Single by Vince Vance & the Valiants

from the album All I Want for Christmas Is You
- B-side: "Exceptional Man"
- Released: 1989
- Studio: Masterphonics Studio 6; Nashville, Tennessee
- Genre: Country; Christmas;
- Length: 3:47
- Label: Valiant 92689
- Songwriters: Troy Powers; Andy Stone;
- Producers: Ed Loftus; James Stroud;

Vince Vance & the Valiants singles chronology
| "Bomb Iran" (1980) | "All I Want for Christmas Is You" (1989) | "All I Want for Christmas Is You (re-issue)" (1993) |

= All I Want for Christmas Is You (Vince Vance & the Valiants song) =

1989 popular song

"All I Want for Christmas Is You" is a Christmas song recorded by American novelty act Vince Vance & the Valiants. Initially released as a single in 1989, Vince Vance's version of the song has charted several times on the Billboard country singles charts. It is one of two records to chart for Vince Vance & the Valiants, the other being "Bomb Iran".

==Content==
"All I Want for Christmas Is You" is a mid-tempo in compound duple meter, featuring lead vocals from Lisa Burgess Stewart, who now records under the name Lisa Layne. In it, the singer explains that she does not want Christmas decorations nor gifts from Santa Claus. Instead, all she wants for Christmas is her lover. The melody used in the song is based on Bobby Vinton's number 9 pop hit single from early 1964, "My Heart Belongs to Only You", with a few minor alterations.

==Reception==
In his review of the album All I Want for Christmas Is You, AllMusic reviewer Jason Birchmeier referred to the song as a "holiday favorite within the country community during the '90s" but noted that the rest of the album was not "remotely worth bothering with."

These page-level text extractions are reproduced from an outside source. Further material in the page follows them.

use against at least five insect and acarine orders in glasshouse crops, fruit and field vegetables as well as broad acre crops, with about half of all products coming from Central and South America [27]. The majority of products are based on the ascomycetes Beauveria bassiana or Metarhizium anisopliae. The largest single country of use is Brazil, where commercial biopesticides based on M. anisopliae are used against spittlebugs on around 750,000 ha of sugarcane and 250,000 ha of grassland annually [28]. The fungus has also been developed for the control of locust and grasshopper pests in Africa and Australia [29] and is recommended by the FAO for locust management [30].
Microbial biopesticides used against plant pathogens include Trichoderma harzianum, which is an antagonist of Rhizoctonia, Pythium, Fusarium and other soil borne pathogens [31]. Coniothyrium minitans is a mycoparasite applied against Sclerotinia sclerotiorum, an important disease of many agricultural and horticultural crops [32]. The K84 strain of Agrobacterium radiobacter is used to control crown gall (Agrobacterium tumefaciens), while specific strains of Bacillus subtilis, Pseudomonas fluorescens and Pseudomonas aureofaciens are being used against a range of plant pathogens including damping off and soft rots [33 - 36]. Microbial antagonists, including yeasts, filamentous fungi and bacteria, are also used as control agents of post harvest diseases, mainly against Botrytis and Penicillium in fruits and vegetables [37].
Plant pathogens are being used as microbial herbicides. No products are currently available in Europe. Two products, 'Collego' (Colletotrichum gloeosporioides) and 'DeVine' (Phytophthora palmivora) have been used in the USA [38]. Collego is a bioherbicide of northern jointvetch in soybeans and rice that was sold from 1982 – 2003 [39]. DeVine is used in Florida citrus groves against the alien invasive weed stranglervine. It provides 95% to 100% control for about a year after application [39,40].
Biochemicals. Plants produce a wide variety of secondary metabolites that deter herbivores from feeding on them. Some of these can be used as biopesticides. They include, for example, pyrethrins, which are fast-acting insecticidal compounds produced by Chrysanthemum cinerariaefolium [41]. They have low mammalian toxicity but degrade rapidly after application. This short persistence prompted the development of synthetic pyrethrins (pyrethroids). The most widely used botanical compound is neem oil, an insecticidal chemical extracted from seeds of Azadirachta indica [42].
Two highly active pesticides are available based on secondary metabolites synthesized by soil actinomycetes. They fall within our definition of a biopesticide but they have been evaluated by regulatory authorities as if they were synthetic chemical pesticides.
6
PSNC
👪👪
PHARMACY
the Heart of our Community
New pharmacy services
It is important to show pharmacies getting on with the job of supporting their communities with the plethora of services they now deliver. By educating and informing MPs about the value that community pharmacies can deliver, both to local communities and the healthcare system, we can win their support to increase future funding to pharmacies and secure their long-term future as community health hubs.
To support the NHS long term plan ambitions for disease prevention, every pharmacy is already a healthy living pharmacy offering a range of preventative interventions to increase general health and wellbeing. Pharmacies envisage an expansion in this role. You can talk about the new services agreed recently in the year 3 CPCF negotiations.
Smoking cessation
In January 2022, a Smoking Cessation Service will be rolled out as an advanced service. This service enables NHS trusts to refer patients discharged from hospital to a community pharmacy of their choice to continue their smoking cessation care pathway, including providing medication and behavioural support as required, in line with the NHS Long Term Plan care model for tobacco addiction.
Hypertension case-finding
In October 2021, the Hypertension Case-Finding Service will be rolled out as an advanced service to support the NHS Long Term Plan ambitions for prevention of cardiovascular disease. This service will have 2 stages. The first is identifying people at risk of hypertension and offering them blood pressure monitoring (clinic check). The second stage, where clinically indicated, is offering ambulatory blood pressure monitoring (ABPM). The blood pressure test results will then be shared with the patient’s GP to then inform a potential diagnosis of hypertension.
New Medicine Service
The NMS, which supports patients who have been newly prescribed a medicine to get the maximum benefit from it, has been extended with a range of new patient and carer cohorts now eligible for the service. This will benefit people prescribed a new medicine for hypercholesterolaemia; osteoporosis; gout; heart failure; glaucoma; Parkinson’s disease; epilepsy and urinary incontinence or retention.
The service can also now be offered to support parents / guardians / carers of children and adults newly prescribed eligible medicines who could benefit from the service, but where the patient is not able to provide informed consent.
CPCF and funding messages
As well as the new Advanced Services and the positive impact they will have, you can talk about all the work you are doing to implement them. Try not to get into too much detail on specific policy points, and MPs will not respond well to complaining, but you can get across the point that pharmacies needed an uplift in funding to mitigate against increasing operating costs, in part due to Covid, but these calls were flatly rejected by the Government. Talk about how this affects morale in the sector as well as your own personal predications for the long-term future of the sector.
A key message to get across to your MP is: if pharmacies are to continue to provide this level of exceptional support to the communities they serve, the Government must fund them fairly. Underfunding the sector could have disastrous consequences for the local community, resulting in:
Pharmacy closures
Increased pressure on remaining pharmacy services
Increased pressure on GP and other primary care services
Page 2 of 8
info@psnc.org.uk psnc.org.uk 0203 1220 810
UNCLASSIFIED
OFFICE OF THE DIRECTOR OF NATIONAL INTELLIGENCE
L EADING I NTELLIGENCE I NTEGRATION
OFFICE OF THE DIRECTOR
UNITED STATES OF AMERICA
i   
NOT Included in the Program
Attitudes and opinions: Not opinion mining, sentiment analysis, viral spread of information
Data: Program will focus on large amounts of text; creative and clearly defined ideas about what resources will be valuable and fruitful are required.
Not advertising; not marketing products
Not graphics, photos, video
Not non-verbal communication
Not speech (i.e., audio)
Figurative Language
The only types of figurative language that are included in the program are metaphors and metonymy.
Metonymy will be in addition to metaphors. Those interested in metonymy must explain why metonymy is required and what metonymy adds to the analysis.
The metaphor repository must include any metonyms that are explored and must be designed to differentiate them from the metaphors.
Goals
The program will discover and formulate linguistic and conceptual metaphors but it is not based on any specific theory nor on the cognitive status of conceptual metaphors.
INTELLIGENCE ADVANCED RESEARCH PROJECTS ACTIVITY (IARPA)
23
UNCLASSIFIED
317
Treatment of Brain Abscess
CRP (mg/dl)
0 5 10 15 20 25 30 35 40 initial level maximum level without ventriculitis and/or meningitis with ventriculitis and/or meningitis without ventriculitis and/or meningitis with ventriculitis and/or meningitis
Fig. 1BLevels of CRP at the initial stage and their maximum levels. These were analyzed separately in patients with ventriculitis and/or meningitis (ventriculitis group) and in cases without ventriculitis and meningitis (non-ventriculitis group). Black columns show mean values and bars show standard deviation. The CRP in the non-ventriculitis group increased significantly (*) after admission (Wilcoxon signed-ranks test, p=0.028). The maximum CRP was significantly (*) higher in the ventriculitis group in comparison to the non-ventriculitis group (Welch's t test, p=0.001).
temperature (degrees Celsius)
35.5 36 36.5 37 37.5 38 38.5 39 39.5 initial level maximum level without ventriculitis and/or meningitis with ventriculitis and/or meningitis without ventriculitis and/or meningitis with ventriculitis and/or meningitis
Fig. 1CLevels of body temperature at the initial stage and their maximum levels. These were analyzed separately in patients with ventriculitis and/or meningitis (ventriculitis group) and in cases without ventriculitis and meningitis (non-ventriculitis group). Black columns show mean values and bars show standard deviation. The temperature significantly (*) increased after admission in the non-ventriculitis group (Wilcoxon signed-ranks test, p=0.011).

Having received frequent rotation on country radio and adult contemporary radio during the Christmas season since its 1993 re-release, "All I Want for Christmas Is You" is also the most-played country music Christmas song.

The song was also made into a music video directed by Steve Dunning for Aries Productions, located in Arlington, Texas.

==Lawsuit==
On June 3, 2022, Andy Stone, who portrayed Vince Vance, filed a copyright lawsuit against Mariah Carey, alleging that she "exploited" and made "undeserved profits" off his song with her song "All I Want for Christmas Is You", which was published five years after his. The lawsuit was dropped without prejudice in November 2022; Stone re-filed the lawsuit in November 2023. In March 2025, U.S. District Judge Mónica Ramírez Almadani ruled in Carey's favor, saying that Stone had failed to prove the two songs were "substantially similar" and that he and his attorneys made frivolous arguments; she also ordered Stone and his lawyers to pay part of Carey's legal fees.

==Chart performance==
The song first charted in early 1994 based on airplay from the 1993 Christmas season, peaking at number 55 on the Billboard Hot Country Singles & Tracks (now Hot Country Songs) chart on the week of January 8, 1994. It re-entered the same chart in December 1994, reaching a new peak of number 52 on the week of January 7, 1995. The song re-entered the Billboard country singles chart again every January afterward, each time peaking higher than the last; it did not chart in the 1998-1999 holiday season but charted again for the final time in January 2000, reaching its overall peak position on the country singles chart of number 31. Although it never made the country singles chart again, it peaked at number 23 on the Billboard Hot 100 Recurrent Airplay chart in 2002 (despite having never entered or bubbled under the Billboard Hot 100 or Hot 100 Airplay charts), and has re-appeared on the Hot Country Recurrents chart every Christmas since late 2000/early 2001.

Chart performance for "All I Want for Christmas Is You"
| Chart (1994–2002) | Peak position |
|---|---|
| US Billboard Hot Country Singles & Tracks | 31 |
| US Billboard Hot 100 Recurrent Airplay | 23 |

==Other versions==
On November 14, 2020, Kelly Clarkson released a version of the song as a standalone single under the Atlantic Records label. The version peaked at number 30 on the Billboard Canada AC chart on the week ending December 26, 2020. She also later included it on her 2021 album, When Christmas Comes Around...

In 2004, LeAnn Rimes released a version of the song on her 2004 album What a Wonderful World. A new Single Mix was released in 2025 from her Greatest Hits Christmas compilation. On Billboard charts, the Single Mix peaked at number nine on the Adult Contemporary chart on the week ending January 3, 2026, and number 35 on the Adult Pop Airplay chart on the week ending December 27, 2025.